Implementation analysis and assessment of technological options

  1. At what point should implementation analysis be performed and what should be the analysis inputs and outputs?
  2. What techniques should be used for implementation analysis?
  3. What are the most effective implementation strategies?
  4. How should compliance monitoring statistics and practice be defined for Standards?
  5. At what point should technological options be assessed when deriving a standard and what should be the assessment inputs and outputs?
  6. What assessment techniques should be used to assess technological options?
  7. Can standards be used to drive technological innovation?
  8. What are the differences in the implementation analysis and assessment of technological options for environmental versus human health standards, and can these differences be justified?
  9. What are the differences in the implementation analysis and assessment of technological options for aquatic versus terrestrial standards, and can these differences be justified?

Social and economic appraisal of standards

  1. At what point should the costs and benefits of particular standards be appraised and what should be the appraisal inputs and outputs?
  2. When is a cost-effectiveness analysis sufficient?
  3. What techniques should be used in cost-effectiveness and cost-benefit analyses?
  4. At what point should the public and direct stakeholders be involved in the derivation and use of standards?
  5. What are the advantages and disadvantages of public and stakeholder involvement?
  6. What are the best involvement techniques and strategies?
  7. What is the appropriate use of ‘expert judgement’ when deriving or using standards?
  8. What are the differences in the socioeconomic analysis of environmental versus human health standards, and can these differences be justified?
  9. What are the differences in the socioeconomic analysis of aquatic versus terrestrial standards, and can these differences be justified?

Workshop participants were assigned to one of four breakout groups:

  • Scientific and risk assessment approaches for derivation of environmental and human health standards for the aquatic environment (water and sediment).
  • Scientific and risk assessment approaches for derivation of environmental and human health standards for the terrestrial environment (soil and groundwater).
  • Technological appraisal and implementation of environmental and human health standards for aquatic and terrestrial environments.
  • Socioeconomic analysis of environmental and human health standards for aquatic and terrestrial environments.

The results of the workshop are contained in this monograph.

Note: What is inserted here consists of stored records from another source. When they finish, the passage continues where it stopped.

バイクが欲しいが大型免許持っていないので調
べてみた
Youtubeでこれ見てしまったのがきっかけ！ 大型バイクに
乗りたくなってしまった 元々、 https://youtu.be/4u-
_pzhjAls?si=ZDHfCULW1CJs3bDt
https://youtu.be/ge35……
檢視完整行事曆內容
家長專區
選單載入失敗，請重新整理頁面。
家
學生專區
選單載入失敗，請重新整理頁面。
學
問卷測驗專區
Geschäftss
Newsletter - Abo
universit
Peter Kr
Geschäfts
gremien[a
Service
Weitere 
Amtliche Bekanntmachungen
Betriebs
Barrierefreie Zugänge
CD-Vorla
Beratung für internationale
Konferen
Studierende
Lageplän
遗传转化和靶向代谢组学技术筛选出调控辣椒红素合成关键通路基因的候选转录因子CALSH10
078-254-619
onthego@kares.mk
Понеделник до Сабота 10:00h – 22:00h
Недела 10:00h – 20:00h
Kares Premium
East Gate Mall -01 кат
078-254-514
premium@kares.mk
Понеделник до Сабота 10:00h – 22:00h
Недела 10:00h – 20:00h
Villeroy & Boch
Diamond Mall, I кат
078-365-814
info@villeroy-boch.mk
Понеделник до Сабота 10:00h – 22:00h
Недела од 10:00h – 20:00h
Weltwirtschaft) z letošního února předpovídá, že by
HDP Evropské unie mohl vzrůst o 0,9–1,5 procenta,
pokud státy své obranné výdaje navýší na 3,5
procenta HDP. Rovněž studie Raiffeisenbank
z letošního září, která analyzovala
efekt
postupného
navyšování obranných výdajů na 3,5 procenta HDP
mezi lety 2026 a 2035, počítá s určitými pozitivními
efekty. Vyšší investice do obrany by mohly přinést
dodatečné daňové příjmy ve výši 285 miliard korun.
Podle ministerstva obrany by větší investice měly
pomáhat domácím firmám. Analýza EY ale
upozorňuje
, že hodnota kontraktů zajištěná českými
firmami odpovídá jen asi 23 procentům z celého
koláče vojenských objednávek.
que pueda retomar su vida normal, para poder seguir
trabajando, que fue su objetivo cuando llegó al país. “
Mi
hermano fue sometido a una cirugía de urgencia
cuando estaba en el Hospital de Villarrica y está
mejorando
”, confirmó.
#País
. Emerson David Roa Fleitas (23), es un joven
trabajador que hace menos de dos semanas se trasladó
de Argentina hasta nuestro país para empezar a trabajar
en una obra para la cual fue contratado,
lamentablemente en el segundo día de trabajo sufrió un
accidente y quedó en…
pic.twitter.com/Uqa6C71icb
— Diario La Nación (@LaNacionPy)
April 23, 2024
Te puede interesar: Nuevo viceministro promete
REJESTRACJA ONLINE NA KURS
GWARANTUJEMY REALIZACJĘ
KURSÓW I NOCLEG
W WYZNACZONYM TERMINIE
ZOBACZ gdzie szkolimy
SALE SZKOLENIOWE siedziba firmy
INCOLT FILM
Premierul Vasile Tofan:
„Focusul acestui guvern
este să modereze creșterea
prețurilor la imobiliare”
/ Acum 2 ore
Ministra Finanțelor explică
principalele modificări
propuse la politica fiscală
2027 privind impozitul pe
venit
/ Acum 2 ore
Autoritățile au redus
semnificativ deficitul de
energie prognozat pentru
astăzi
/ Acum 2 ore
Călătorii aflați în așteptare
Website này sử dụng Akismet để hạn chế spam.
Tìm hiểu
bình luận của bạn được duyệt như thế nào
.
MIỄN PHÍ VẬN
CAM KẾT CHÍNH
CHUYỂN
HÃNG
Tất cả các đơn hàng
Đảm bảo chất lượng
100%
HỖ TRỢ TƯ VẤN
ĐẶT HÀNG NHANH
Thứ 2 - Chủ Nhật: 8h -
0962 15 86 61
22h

Chapter 2 outlines the social and economic frameworks within which Standards are derived and used, and provides a wider context for considering when, where and how standards should be implemented. Chapter 3 continues this theme and explores general issues associated with implementing any standard. Chapters 4 and 5 consider the detail of deriving and implementing aquatic and terrestrial standards. Finally, in Chapter 6, we draw together the overall conclusions of the workshop and provide recommendations on the development and use of standards. We also identify future research that would help to underpin the science of environmental and human health standards.